Двадцать четвертого октября в МХТ идет премьера пьесы Горького «Дети солнца», на которую так рассчитывал Станиславский. Он любовно работал над партитурой спектакля, воплощал многочисленные подробности жизни, смаковал их, сгущал: слуги моют не мелкий предмет, но тарантас, лошадь стоит на заднем плане, живая собака гремит цепью. Тут же варится варенье в медном тазу — кажется, пахнет вареньем, котлетами, дегтем для смазки тарантаса. Эта детальная истовая реальность вызывает не благодарность — раздражение автора: «Возятся они с пьесой до одичания… Станиславский не утерпел и ввел еще одно действующее лицо — лошадь во 2-м акте. Протестую!»
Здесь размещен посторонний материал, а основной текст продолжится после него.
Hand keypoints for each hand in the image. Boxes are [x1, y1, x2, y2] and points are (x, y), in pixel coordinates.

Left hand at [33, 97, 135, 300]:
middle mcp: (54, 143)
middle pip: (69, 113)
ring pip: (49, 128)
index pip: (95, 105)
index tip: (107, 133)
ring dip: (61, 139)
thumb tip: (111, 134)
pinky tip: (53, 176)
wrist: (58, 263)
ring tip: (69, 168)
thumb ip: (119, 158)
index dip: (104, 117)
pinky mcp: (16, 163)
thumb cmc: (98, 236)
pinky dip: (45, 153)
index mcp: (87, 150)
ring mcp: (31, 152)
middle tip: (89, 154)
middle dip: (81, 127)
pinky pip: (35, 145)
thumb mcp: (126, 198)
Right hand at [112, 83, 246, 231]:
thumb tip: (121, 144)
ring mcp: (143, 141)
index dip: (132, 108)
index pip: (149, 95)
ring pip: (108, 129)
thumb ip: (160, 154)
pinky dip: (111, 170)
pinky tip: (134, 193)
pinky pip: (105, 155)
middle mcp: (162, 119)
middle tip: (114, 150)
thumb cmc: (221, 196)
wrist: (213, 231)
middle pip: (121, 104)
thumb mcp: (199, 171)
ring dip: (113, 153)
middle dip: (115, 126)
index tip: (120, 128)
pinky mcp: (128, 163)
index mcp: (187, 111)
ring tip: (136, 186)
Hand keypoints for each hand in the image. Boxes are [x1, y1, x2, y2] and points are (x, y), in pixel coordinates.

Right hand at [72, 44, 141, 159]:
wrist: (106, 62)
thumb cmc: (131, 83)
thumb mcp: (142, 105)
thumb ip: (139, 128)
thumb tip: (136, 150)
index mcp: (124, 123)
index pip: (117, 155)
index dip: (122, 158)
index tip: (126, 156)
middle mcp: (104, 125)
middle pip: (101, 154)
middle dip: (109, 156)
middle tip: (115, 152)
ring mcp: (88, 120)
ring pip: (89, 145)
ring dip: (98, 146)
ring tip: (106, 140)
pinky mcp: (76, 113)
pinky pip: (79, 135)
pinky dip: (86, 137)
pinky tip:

Протест автора принят режиссером: в спектакле лошадь и собака, конечно, отсутствуют, подробности несколько затушеваны, но основой сценического решения остается подробное изложение событий пьесы. Гримы и мизансцены Станиславского настолько правдивы, что, как известно, зрители принимают актеров за тех реальных черносотенцев, которые грозят истребить всю московскую интеллигенцию. Но отношение к этим событиям, осмысление их, предлагаемое Горьким, почти не пробивается в сценическом решении (разве что носовой платок, которым профессор отмахивается от погромщиков, — ироническая, точная деталь). Поэтому и спектакль, на который столько надежд возлагал Станиславский, над которым работал он так увлеченно, вызывает не радость открытия, по разочарование автора, зрителей — театр в этом спектакле не является «учителем общества», он беднее жизни, беднее пьесы Горького.
Рядом с афишами «Детей солнца» появляются на московских улицах афиши, извещающие об открытии Театра-Студии на углу Поварской и Мерзляковского переулка. Уже проданы билеты на первые спектакли, уже объявлен репертуар на будущее. В последних репетициях должны окончательно наладиться спектакли. Мечется в тоске белокурый Тентажиль, фрейлины и знатные дамы из «Шлюка и Яу» вышивают бесконечную ленту в беседке-боскете.
Участница Студии Веригина вспоминала эти репетиции в октябре 1905 года:
«Константин Сергеевич принимал в репетициях большое участие, воодушевляясь и приводя всех в восторг. Мы получили от него также ценнейшие указания, как надо держаться и носить костюм.
В третьей картине, когда дамы сидят в боскетных беседках и вышивают одну широкую ленту, длинная полоса ткани лежала у нас на коленях. По указанию Станиславского, мы вышивали условным движением, с сентиментальной грацией поднимая и отводя кисть в сторону, причем каждый раз поворачивали слегка склоненную голову в ту же сторону и бросали взгляд на иголку. Это был очаровательный блик, выражавший манерность, присущую дамам в преувеличенных кринолинах и париках, напоминавших фантастические облачные башни.
На одной из репетиций Константин Сергеевич совершенно замечательно показывал Максимову, как играть роль владельца замка Ранда. Станиславский стоял на сцене и быстрым грациозным движением кисти вынимал из бокового кармана платок, подносил его к губам, опять прятал, делал изысканный поклон, с воображаемой шляпой в руке, и мне казалось, что я вижу снова Коклена-старшего или, может быть, другого такого же блестящего его соотечественника».
Иногда фрейлинам приходится вышивать при свечах: в Москве снова начинаются перебои с электричеством, пустеют улицы, гулко цокают копыта конных казачьих разъездов. Недавние обещания «манифеста» перечеркнуты и забыты правительством: снова множатся аресты, снова гулки выстрелы на московских улицах, совсем недалека от Поварской рабочая Пресня, а на Поварской фрейлины все вышивают бесконечную ленту и веселые пьяницы Шлюк и Яу дивятся роскоши герцогского замка.